FEATURES: Alfalfa is native to Asia and did not reach North America until around 1850 or 1860. This
deep-growing plant is seen from Maine to Virginia and westward to the Pacific coast in the United States.
The Native Americans adapted alfalfa quickly for human use as well as for animals. In England and
South Africa it is called buffalo herb.
This is a perennial, herbaceous plant, with two stems. Leaflets: three-toothed above. Flowers: violet.
Calyx: five-toothed. Corolla: papilionaceous, six lines long. Stamens: nine united and one free. Pod:
spirally coiled and without spines. The small, violet-purple or bluish flowers bloom from June until
August. In some regions it is cut every month as cultivated food for both man and animal.
The organic salt of alfalfa is among the richest known, the depth and spread of its roots enabling it to
absorb its valuable nutrition as far as 125 feet below the earth’s surface.
USES: Alfalfa was discovered by the Arabs and is one of the first known herbs. They called it the Father
of all Foods. It is only in recent years that we moderns are rediscovering its valuable nutritive properties,
which include organic minerals of calcium, magnesium, phosphorus, and potassium, plus all the known
vitamins, including vitamin K and the recently discovered vitamin B 8 and vitamin P.

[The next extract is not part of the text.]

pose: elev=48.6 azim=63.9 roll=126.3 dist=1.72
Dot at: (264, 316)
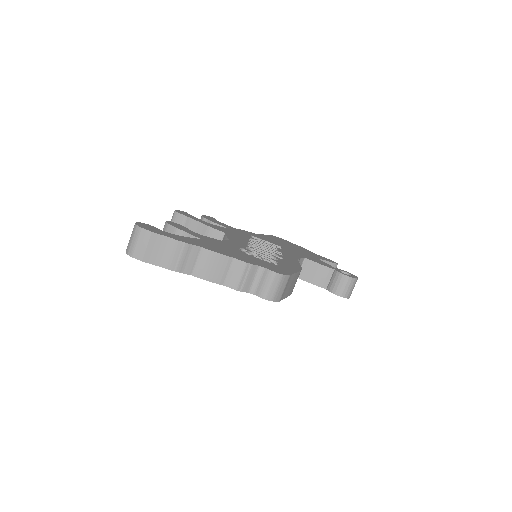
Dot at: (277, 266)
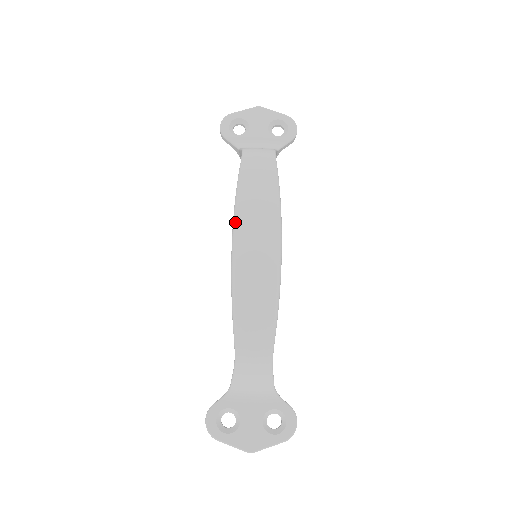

It is helpful for every condition of the body, whether it be maintaining or regaining health, as the
contents are balanced for complete absorption. It may be used by itself or blended with other herbal teas
with or between meals.
Claudia V. James (1963) mentions that South African stock farmers have used it in feed to improve the
beauty of ostrich feathers and that cows gave richer milk, chickens laid more often, with the food content
of a better quality. A turkey farm in California has better stock after including alfalfa as part of the diet.